The median annual wage for an electrical power lineman, for instance, is around $60,000, and the field is set to grow 9% by 2026. That translates into job security and advancement opportunities for you as you move forward in your career.
Even though trade schools get you out working and earning a living much faster than a four-year college, it still costs money to attend. Luckily, there are a number of trade school loans available and alternative options that can help.
On this page:
- Federal Student Loans for Trade School
- Private Student Loans for Trade School
- Other Options to Pay for Trade School
If you prefer watching video, check out LendEDU’s video on student loans for trade school:
Federal Student Loans for Trade School
Most people think of federal student loans as only being for four-year colleges and universities. The truth is that there are many trade and vocational schools that also qualify for federal loans. If you’re considering specific trade schools, check with their financial aid offices to see if they are eligible.
When you complete the Free Application for Federal Student Aid (FAFSA), which is the first step in getting any financial aid from the federal government, you can enter the trade school’s code just like any other college.
That school will then receive a report based on your FAFSA data and will create a financial aid package for you that may include federal student loans.
Federal Direct Subsidized Loans
The Federal Direct Loan program offers a subsidized option that allows students to borrow money for school based upon their financial need, as determined by their FAFSA.
With a subsidized loan, the federal government pays the interest on your loan while you’re in school, as well as during the six-month grace period after you graduate or are no longer attending half-time or more.
Current rates are set at 5.05% and are fixed for the life of the loan.
Federal Direct Unsubsidized Loans
Much like its subsidized cousin, the Direct Unsubsidized Loan allows students to borrow from the federal government to attend school.
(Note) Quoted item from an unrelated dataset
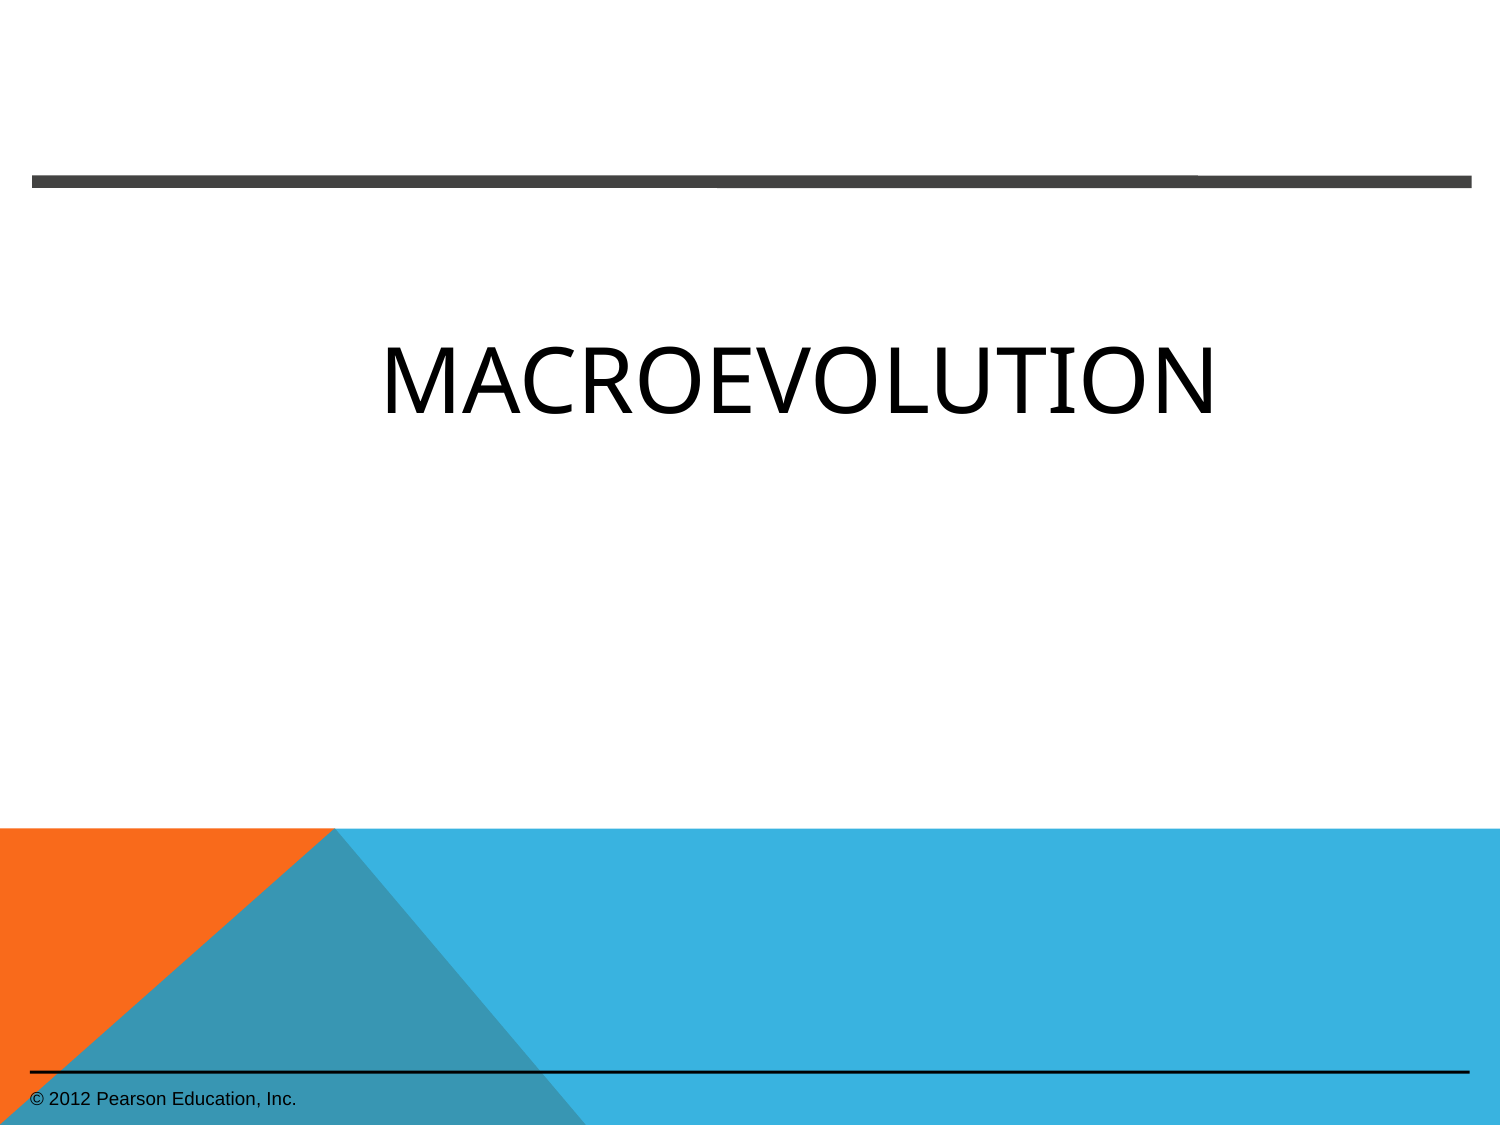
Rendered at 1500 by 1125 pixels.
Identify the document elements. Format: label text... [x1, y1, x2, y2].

Where the unsubsidized loan differs, is that the government does not pay your interest while you’re in school. Instead, the interest accrues and then compounds onto the balance.
This means that when you graduate or leave school, your balance will be slightly higher than when your loan was first taken out, and each time the interest compounds, it will increase the principal amount. You’ll pay more in the long run, but the interest rate is fixed for the entire term of the loan and is still 5.05%.
Private Student Loans for Trade School
Another option you have when paying for trade school is a private student loan. These are loans offered by banks and credit unions and typically have higher interest rates than federal loans.
They’re also based upon creditworthiness instead of financial need. That means that you can get a private loan even if you’ve maxed out your financial aid, if you need more money for living expenses during school.
You will, however, usually need a good credit score or creditworthy cosigner to be eligible. If you don’t, there are also special loans designed for students without cosigners.
To find a private student loan, you can check out our guides to student loans for continuing education, certificate programs, or non-degree seeking students, or read on to learn more about a leading lender in the private student loan space.
College Ave Student Loans
4.39% – 12.95%
1.49% – 12.99%
$1,000 – 100% of cost of attendance
College Ave offers student loans with low rates and flexible repayment terms. The lender offers a career training loan that you may be able to use to pay for trade school.
Here are some highlights of College Ave:
- Repayment Terms: 5, 8, 10, or 15 years
- In-school repayment options: Full deferment, $25 monthly, interest-only, full principal & interest
- Grace Period: 6 months + option to apply for 6 more
- Cosigner Release: Yes; after 24 on-time monthly payments
- Unique benefits: $150 cash back for completing degree
Other Options to Pay for Trade School
Some colleges in recent years have begun offering income-share agreements in lieu of student loans. Instead of borrowing money and paying it back with interest, a few schools now allow students to have money for their education up front. In return, the student agrees to pay the school a percentage of their income after graduation, when they’re presumably in the workforce with increased earning power.
Income sharing is still a relatively new concept. Not many colleges are doing it, although the numbers are growing. Check with your prospective school to see if it’s an option for you.
Grants and Scholarships
There are federal grants and scholarships available for trade school. Neither trade school grants nor scholarships need to be repaid. It’s essentially free money. When it comes to trade schools, each school generally has their own scholarships and grants offered to their students.
There are also a few state-based and third-party programs as well. Most of these programs are offered to a select section of the population, such as children of military personnel or adults reentering the workforce.
What to Watch For
When choosing the best option for you, free is always better, and interest rates shouldn’t be the only consideration. It’s always better to start by exploring trade school grants and scholarships.
Once you move into getting loans, try federal loans first. They’re better rates than private loans, but they also come with a wide variety of repayment plans and other perks that make them easier to manage than private loans, especially if you’re still in school. Compare terms, grace periods, and the total amount you’ll pay over time.
The bottom line is that you can get a number of financial aid options to help pay for trade school — whether you want to be a chef, a mechanic, or another profession.